Proximity coherence for chip multiprocessors
The Nineteenth International Conference on Parallel Architectures and Compilation Techniques (PACT)
Many-core architectures provide an efficient way of harnessing the increasing numbers of transistors available in modern fabrication processes. While they are similar to multi-node systems, they exhibit different communication latency and storage characteristics, providing new design opportunities that were previously not feasible. Traditional cache coherence protocols, although often used in many-core designs, have been developed in the context of multinode systems. As such, they seldom take advantage of the new possibilities that many-core architectures offer. We propose Proximity Coherence, a scheme in which L1 load misses are optimistically forwarded to nearby caches via new dedicated links rather than always being indirected via a directory structure.
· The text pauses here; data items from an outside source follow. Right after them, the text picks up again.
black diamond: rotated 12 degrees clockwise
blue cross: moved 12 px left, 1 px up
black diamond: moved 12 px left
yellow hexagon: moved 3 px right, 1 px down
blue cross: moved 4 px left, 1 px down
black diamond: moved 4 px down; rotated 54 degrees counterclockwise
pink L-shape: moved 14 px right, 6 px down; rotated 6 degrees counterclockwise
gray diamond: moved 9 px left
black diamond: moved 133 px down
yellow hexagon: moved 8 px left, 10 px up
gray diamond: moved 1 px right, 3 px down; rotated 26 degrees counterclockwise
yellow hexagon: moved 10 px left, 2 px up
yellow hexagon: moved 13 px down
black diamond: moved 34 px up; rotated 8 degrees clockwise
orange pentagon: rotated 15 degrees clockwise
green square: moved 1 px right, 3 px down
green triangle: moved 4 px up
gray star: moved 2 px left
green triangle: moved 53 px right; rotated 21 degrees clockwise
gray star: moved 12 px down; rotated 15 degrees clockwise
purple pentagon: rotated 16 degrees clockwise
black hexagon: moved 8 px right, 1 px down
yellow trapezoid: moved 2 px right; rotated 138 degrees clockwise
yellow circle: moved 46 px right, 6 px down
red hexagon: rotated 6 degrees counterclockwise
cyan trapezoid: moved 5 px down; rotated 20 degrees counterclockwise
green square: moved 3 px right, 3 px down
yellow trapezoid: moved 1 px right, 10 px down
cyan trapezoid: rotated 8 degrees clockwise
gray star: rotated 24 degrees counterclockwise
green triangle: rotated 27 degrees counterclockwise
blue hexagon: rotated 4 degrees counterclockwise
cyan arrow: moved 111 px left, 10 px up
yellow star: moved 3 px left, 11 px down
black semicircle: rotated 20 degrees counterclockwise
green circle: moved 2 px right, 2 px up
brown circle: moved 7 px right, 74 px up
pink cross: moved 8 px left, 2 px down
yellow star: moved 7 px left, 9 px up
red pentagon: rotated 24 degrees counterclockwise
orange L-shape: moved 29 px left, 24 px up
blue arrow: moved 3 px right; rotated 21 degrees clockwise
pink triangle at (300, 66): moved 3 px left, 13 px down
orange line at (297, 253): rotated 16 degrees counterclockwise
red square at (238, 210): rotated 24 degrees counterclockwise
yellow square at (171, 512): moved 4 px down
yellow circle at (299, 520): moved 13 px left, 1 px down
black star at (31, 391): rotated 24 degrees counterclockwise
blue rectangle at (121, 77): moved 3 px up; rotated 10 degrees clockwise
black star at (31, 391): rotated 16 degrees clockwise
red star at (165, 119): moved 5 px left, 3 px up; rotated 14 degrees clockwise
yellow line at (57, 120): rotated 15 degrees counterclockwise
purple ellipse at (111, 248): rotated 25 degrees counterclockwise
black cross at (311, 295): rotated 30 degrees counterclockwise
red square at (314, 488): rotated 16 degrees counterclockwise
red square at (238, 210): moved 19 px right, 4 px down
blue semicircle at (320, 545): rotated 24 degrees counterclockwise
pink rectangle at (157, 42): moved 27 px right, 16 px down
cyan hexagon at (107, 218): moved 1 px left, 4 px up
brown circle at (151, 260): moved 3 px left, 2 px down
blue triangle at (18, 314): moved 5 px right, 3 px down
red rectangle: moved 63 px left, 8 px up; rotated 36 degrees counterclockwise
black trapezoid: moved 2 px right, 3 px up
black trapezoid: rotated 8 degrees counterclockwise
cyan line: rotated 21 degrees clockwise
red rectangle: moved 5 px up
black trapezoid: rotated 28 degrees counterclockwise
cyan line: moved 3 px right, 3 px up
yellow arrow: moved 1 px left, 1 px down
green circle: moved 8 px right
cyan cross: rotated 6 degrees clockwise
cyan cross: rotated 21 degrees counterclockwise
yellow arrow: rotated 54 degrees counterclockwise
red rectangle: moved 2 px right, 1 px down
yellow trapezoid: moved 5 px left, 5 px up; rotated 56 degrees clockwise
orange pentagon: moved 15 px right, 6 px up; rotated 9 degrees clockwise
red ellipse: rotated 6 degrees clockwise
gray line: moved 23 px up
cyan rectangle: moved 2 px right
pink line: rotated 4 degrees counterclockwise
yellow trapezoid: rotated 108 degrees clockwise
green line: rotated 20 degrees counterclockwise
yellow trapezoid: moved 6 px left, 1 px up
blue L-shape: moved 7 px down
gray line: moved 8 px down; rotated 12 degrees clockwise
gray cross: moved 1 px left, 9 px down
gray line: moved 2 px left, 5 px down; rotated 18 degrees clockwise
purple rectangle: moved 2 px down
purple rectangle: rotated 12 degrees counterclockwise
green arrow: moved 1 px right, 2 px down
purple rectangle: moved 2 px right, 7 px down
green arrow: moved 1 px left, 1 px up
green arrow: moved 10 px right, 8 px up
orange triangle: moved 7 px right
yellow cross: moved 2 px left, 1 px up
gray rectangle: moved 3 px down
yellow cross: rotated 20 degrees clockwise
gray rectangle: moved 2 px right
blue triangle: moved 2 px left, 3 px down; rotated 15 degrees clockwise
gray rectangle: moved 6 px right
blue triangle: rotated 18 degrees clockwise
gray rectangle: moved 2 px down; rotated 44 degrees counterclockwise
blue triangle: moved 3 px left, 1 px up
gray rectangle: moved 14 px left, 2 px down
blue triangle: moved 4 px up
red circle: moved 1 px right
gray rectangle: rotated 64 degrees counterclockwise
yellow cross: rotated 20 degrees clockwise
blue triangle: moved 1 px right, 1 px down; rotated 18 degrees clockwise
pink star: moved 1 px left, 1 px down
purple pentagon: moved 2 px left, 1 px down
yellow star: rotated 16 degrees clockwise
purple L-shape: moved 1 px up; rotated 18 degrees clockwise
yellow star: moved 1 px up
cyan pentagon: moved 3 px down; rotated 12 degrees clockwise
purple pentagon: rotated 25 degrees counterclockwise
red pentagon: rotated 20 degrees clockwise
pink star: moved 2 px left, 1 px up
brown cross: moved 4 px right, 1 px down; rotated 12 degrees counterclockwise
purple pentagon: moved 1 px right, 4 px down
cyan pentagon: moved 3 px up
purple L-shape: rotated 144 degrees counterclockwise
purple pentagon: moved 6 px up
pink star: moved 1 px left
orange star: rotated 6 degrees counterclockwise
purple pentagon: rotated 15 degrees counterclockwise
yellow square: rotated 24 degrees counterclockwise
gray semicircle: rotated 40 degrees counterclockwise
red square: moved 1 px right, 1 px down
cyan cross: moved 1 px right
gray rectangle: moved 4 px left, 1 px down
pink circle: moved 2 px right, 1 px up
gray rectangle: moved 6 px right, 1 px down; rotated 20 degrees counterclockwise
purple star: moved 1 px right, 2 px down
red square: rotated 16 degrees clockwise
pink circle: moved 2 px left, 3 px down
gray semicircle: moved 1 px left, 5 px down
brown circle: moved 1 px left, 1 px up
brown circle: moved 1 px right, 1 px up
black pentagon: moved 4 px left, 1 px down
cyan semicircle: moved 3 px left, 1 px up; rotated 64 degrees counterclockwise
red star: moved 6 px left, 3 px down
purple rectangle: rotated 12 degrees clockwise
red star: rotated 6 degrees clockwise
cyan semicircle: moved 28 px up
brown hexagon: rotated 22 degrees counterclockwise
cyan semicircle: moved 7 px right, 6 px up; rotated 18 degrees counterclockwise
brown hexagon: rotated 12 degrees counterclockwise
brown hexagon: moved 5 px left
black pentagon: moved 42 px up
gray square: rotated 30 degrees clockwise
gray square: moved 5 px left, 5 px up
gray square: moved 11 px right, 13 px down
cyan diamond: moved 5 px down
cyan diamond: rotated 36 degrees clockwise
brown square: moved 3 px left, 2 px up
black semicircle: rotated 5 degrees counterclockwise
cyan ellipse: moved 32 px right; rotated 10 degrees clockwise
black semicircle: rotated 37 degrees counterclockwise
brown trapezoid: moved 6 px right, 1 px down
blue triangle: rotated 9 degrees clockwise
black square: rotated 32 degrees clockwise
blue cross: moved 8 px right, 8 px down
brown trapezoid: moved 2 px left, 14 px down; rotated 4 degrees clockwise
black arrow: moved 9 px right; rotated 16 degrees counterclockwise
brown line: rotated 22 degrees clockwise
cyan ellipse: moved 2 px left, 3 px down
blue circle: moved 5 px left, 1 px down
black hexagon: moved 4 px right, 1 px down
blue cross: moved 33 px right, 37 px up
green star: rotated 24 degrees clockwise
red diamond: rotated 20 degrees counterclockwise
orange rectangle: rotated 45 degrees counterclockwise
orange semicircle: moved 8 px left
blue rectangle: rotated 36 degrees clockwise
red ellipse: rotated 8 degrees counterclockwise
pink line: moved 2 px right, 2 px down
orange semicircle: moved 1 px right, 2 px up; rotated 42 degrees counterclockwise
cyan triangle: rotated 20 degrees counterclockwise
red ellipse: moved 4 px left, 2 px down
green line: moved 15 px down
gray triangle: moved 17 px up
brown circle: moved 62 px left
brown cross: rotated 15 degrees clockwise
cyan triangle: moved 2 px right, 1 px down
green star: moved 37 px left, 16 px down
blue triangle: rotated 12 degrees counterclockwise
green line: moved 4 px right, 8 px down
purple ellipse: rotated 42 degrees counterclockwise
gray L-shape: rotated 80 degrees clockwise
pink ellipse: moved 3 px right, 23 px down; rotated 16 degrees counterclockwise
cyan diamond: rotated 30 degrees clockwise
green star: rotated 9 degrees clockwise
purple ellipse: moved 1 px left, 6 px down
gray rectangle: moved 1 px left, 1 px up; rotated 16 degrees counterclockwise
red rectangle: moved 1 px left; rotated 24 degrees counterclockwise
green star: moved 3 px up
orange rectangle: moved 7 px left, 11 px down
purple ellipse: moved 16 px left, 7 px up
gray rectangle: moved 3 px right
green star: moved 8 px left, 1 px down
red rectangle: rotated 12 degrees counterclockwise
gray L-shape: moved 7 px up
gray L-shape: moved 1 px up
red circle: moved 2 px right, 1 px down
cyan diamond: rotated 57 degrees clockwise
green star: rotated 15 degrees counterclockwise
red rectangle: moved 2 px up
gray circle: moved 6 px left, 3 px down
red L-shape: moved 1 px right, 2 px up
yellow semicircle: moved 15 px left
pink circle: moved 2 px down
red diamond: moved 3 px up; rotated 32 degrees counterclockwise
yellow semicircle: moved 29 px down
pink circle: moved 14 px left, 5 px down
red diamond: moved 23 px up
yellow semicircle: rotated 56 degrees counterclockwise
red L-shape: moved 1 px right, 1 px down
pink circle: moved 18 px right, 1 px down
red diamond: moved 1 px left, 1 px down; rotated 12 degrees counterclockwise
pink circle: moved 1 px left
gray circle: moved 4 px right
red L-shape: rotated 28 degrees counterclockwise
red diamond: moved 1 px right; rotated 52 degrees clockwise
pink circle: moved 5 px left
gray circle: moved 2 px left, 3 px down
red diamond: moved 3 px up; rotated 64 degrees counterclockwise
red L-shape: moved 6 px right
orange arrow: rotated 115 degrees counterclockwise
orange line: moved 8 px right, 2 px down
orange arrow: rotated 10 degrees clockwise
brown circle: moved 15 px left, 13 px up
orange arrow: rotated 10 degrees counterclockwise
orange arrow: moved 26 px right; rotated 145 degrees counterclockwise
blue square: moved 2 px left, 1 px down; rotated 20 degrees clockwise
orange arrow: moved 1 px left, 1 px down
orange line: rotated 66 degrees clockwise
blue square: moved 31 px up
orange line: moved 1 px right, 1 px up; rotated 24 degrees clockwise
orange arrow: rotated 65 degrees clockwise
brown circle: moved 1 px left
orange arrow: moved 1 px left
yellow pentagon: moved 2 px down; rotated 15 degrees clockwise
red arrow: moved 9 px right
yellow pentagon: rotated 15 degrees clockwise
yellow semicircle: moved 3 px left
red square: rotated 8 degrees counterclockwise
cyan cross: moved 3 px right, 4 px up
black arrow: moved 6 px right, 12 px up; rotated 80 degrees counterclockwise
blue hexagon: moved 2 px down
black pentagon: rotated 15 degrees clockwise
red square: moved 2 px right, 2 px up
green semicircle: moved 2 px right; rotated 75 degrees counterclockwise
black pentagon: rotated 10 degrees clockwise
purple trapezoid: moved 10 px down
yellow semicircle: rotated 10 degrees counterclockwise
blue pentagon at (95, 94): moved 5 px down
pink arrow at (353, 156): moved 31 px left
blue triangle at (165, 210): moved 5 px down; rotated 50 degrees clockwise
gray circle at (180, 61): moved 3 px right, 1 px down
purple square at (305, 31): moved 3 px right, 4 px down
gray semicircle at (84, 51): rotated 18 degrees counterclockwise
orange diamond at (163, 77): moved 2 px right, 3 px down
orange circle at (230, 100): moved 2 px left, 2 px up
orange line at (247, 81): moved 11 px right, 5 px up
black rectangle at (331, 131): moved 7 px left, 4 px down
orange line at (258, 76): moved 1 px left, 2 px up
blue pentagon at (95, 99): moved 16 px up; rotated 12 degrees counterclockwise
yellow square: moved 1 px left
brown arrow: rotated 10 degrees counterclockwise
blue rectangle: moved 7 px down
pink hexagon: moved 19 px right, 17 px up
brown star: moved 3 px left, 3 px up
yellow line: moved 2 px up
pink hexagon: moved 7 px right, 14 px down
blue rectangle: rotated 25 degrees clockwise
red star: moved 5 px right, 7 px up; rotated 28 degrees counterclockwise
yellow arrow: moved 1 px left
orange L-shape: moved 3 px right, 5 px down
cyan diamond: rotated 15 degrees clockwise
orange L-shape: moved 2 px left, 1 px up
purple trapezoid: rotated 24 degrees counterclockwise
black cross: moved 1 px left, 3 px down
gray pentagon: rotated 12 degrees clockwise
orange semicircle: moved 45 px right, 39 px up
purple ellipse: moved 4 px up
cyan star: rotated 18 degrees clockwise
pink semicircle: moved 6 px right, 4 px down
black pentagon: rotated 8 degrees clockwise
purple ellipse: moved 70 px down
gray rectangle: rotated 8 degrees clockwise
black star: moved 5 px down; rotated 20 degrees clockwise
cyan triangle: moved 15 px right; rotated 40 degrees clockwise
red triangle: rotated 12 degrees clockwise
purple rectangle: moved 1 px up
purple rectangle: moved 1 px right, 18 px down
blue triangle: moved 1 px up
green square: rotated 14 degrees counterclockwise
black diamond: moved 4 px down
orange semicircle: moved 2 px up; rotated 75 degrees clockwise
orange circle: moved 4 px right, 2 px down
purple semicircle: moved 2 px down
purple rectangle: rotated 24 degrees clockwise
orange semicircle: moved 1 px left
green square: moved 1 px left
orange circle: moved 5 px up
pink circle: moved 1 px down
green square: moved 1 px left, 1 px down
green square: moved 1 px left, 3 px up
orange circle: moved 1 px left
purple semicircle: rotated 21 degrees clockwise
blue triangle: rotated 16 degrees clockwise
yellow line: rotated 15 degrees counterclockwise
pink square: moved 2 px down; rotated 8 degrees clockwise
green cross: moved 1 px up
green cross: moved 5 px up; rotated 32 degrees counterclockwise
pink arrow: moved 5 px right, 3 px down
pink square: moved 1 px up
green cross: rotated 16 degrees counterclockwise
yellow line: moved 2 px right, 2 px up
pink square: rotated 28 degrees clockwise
Such an optimization is made possible by the comparable cost of local cache accesses with the use of on-chip network resources. Coherency is maintained using lightweight graph structures embedded in the L1 caches. We compare our Proximity Coherence protocol to an existing directory-based MESI protocol using fullsystem simulations of a 32 core system. Our extension lowers the latency of L1 cache load misses by up to 32% while reducing the bytes transferred on the global on-chip interconnect by up to 19% for a range of parallel benchmarks. Employing Proximity Coherence provides execution time improvements of up to 13%, reduces cache hierarchy energy consumption by up to 30% and delivers a more efficient solution to the challenge of coherence in chip multiprocessors.